Je comprends surtout ce qui s’est passé, un peu fâché : les deux batteries de 105 A sont recouvertes d’une plaque de métal, isolée des cosses par une épaisse couche d’une sorte de caoutchouc isolant. Sauf qu’avec le temps et les secousses sur les pistes, les bornes des batteries ont attaqué puis déchiré le caoutchouc. Et quand une épaisse plaque de métal vient en contact direct avec deux batteries chargées à bloc, les étincelles fusent ! Allez savoir pourquoi, le loueur du 4×4 a laissé le manuel d’entretien des batteries coincées entre elles, 40 pages de papier bien sec ne demandant qu’à prendre feu, ce qui s’est passé. J’ai fini la journée en m’arrêtant tous les 5 km pour m’assurer que le feu ne reprenait pas …

Après deux semaines au milieu de cette nature et cette faune abondante, il est malheureusement le temps de rentrer.

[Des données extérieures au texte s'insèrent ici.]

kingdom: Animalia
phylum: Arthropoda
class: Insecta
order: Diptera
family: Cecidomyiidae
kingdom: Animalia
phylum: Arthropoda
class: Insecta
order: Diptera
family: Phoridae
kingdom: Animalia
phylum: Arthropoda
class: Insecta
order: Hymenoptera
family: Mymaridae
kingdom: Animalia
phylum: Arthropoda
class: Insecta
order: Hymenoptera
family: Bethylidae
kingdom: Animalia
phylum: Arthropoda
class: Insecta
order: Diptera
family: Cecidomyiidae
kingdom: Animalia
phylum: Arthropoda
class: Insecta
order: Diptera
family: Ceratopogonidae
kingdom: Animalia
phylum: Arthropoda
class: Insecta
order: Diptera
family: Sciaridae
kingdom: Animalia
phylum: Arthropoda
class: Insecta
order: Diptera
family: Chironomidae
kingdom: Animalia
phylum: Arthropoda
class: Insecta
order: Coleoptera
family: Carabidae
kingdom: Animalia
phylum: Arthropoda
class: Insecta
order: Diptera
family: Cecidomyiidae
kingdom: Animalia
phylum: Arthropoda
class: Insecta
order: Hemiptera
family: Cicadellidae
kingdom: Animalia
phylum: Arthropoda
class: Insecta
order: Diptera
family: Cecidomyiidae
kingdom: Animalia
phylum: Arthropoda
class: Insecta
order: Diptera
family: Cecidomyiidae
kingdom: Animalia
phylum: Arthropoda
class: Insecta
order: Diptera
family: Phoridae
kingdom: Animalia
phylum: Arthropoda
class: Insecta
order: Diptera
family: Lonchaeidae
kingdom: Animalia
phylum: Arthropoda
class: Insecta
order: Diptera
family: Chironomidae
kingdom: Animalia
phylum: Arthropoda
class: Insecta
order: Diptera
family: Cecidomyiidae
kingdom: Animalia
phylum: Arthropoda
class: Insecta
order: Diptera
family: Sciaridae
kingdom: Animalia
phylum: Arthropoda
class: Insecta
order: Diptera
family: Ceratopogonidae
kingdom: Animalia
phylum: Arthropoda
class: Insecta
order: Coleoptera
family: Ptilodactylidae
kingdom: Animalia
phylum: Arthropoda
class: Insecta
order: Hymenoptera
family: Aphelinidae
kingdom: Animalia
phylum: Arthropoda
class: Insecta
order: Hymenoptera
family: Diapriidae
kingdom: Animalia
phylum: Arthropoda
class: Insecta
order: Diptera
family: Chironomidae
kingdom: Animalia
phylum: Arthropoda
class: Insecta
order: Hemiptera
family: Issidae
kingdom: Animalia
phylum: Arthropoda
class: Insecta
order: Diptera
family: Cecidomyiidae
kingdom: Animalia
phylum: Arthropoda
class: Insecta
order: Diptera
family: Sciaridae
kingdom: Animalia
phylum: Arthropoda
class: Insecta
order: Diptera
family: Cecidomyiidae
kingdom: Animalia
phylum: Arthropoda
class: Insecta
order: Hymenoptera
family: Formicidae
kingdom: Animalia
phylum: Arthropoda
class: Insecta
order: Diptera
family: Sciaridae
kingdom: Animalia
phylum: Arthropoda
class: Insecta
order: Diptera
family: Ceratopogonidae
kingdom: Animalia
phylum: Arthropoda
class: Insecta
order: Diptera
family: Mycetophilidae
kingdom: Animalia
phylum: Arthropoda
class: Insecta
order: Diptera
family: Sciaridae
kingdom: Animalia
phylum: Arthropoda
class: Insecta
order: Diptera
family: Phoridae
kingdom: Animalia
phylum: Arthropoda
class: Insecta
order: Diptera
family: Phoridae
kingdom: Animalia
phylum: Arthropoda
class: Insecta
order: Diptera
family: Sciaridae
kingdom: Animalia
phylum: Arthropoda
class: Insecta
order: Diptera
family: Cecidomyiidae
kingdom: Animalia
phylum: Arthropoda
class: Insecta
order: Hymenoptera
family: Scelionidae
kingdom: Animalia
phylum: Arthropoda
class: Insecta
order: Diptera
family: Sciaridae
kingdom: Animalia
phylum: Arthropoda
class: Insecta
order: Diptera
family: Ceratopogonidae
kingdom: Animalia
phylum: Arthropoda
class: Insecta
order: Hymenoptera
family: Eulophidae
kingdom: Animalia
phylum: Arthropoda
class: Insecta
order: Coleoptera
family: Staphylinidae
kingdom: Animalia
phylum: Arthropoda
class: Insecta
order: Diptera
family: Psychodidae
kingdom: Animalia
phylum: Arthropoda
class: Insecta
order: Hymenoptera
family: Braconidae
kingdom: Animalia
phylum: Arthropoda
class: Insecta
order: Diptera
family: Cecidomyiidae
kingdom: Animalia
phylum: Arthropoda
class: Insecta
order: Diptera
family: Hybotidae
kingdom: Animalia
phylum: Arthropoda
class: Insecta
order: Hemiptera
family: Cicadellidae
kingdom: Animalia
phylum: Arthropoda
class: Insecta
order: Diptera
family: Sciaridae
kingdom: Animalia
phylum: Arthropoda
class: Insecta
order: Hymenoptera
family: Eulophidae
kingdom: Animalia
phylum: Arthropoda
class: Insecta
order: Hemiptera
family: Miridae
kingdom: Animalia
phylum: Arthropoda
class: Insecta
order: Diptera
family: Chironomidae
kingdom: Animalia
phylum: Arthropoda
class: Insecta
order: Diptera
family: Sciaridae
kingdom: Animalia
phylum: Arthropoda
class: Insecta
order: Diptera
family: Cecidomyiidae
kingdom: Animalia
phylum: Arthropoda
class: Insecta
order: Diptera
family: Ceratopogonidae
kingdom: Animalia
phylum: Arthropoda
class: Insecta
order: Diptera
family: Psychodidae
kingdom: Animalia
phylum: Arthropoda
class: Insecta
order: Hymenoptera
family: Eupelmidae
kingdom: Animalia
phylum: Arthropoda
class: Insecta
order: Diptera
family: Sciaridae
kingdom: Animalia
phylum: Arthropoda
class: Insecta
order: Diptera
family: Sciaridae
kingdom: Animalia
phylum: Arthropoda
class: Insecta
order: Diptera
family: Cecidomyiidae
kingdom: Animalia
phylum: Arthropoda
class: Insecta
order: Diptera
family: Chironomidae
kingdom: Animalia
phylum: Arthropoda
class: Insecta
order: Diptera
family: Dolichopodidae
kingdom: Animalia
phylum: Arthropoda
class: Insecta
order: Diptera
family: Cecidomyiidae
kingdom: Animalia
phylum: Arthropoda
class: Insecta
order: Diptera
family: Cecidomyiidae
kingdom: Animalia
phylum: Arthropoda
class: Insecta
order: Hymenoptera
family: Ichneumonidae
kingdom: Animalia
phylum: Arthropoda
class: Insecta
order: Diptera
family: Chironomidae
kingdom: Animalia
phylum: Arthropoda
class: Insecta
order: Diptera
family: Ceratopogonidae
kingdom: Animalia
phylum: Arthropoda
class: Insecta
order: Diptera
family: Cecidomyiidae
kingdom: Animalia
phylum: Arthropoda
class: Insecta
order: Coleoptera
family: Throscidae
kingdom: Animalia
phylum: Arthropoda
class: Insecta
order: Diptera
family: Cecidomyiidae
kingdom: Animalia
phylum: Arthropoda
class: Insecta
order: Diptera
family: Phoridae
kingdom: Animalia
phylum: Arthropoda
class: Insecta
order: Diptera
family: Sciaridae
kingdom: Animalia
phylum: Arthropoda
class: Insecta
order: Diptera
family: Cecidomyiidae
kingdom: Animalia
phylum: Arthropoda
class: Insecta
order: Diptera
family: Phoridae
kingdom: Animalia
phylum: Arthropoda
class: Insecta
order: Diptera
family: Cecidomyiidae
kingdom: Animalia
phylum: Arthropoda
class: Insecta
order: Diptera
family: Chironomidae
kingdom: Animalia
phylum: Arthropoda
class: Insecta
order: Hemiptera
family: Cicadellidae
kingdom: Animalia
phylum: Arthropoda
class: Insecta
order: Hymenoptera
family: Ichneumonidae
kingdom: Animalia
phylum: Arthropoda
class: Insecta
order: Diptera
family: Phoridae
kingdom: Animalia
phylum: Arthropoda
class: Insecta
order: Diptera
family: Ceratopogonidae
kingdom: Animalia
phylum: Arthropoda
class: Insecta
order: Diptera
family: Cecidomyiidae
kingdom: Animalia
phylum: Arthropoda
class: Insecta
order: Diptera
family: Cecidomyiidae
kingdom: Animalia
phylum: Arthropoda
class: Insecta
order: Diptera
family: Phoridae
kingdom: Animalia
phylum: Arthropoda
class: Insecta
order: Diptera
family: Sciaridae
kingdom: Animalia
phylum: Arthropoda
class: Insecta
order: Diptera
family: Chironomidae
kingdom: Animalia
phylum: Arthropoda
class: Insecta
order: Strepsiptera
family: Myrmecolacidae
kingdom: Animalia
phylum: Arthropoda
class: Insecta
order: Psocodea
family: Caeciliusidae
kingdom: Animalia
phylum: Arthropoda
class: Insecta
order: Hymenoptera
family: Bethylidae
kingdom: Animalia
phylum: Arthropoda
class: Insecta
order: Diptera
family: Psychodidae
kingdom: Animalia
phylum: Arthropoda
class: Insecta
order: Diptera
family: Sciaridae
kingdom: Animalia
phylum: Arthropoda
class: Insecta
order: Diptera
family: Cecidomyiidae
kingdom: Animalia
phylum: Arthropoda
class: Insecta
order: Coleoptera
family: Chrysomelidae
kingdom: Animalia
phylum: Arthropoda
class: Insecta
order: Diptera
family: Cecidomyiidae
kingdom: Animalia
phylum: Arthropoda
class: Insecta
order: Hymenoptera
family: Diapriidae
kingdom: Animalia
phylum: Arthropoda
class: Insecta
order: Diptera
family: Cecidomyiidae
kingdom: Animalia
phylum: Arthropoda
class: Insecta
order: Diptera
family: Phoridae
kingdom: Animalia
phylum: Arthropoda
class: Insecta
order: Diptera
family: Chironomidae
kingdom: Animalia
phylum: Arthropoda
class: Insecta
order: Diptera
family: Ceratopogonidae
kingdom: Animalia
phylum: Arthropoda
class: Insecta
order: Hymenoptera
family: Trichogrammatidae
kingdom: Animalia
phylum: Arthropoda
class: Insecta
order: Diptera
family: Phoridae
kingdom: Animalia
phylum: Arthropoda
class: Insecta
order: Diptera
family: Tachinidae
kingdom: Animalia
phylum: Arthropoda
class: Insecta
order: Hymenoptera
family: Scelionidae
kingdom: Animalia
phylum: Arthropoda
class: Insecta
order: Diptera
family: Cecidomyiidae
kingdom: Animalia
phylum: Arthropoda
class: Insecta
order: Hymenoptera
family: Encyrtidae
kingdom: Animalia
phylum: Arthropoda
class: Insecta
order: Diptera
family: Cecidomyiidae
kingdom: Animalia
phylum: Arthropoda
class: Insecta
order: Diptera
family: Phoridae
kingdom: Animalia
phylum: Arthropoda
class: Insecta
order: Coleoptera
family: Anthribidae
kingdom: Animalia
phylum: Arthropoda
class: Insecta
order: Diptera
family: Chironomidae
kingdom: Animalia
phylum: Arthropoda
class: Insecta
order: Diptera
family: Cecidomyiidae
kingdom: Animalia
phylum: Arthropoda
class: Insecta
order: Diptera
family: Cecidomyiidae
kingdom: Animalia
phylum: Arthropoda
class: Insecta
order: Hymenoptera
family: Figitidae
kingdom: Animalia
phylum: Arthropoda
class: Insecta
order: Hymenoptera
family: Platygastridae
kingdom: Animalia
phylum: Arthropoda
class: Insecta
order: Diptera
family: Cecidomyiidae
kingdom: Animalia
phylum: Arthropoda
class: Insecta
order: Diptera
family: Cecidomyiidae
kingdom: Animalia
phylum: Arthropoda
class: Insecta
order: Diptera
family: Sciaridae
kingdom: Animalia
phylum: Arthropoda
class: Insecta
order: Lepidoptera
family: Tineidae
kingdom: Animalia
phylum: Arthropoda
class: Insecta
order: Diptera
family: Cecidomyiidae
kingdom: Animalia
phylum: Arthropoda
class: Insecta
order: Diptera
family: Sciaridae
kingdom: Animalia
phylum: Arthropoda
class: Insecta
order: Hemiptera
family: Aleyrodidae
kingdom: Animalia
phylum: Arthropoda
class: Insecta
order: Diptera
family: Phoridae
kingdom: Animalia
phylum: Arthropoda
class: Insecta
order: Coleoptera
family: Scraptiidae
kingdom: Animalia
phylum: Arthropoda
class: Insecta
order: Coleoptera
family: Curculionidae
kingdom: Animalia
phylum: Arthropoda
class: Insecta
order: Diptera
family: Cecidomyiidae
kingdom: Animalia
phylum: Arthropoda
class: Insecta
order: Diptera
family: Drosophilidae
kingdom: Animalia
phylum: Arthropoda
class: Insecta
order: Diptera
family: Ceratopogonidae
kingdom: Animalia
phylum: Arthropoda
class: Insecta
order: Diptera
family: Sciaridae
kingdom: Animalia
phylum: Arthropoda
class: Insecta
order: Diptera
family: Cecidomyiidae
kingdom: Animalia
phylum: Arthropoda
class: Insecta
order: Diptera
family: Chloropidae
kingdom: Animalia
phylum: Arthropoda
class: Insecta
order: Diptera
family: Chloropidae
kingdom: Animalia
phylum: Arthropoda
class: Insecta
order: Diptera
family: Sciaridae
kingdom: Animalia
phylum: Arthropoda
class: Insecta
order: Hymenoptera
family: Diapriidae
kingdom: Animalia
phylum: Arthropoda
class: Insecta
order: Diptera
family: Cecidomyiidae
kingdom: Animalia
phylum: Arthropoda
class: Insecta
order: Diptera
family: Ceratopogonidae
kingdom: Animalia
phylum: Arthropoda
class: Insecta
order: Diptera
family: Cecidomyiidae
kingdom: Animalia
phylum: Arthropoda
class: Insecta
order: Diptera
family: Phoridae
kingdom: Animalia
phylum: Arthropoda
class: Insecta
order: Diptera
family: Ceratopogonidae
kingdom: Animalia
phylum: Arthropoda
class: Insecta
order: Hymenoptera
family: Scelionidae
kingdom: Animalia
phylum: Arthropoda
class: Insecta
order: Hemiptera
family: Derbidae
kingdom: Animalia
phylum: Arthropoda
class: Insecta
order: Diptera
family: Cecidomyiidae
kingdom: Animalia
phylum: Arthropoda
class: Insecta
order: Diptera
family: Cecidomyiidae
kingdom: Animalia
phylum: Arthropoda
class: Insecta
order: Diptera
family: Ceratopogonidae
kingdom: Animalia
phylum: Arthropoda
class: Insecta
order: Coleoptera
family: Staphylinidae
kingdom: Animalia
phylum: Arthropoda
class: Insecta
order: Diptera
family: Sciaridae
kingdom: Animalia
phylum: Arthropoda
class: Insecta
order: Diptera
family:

Je ne pensais pas voir autant d’animaux en totale liberté, et surtout j’ai pu apprécier la démarche du Botswana, qui ne souhaite surtout pas développer le tourisme de masse (direction que prend la Namibie voisine), protégeant sa faune comme il se doit. Il reste peu de pays au monde où l’on peut vivre une telle expérience, sans forcément avoir besoin d’un guide, pour peu que l’on ait un peu d’expérience et surtout le véhicule adapté.

A emporter absolument :
Téléphone satellite, Sangles ou cordes pour accrocher le bois, GPS Track4Africa, Cartes ultra détaillées, produits anti-moustiques, chaussures hautes, appareil photo, jumelles.

Le budget :
De 100 à 140 euros / jour pour le 4×4, en fonction du modèle choisi. Ne pas prendre de 4×4 lowcost dans le Kalahari, il faut beaucoup d’autonomie. 20 à 50 euros / nuit pour les campsites. Beaucoup plus pour les lodges.

Quelques conseils :
Ne pas aller seul dans le Kalahari sans une certaine expérience de ce type d’aventure. Toujours rester très près du 4×4, toujours inspecter les alentours du campsite avant de sortir du véhicule, toujours faire un feu avant la tombée de la nuit. Ne jamais tenter de traverser un gué qui n’a pas de traces de pneus, et je ne parle pas des bourbiers.

Bon à savoir :
Le bivouac sauvage est interdit au Botswana, c’est d’ailleurs pour moi son seul défaut. Par contre il existe des campsites très isolés qui permettent de profiter de l’ambiance de l’Afrique australe. Ces campsites doivent être réservés longtemps à l’avance. Il n’est donc pas possible d’aller au Botswana sans avoir bien préparé son parcours à l’avance, au risque d’être un peu déçu. J’ai effectué ces réservations grâce aux conseils avisés de Tawana Self Drive, une agence locale tenue par un couple de français passionnés. Sans eux, je serai passé à côté de bivouacs mémorables.

Les photos :
Le Botswana offre la possibilité de magnifiques safaris, mais un manque de matériel peut vraiment frustrer le voyageur. Un reflex me semble indispensable, tout comme un objectif au minimum en 300, idéalement en 600, ce que j’ai utilisé pour ce voyage.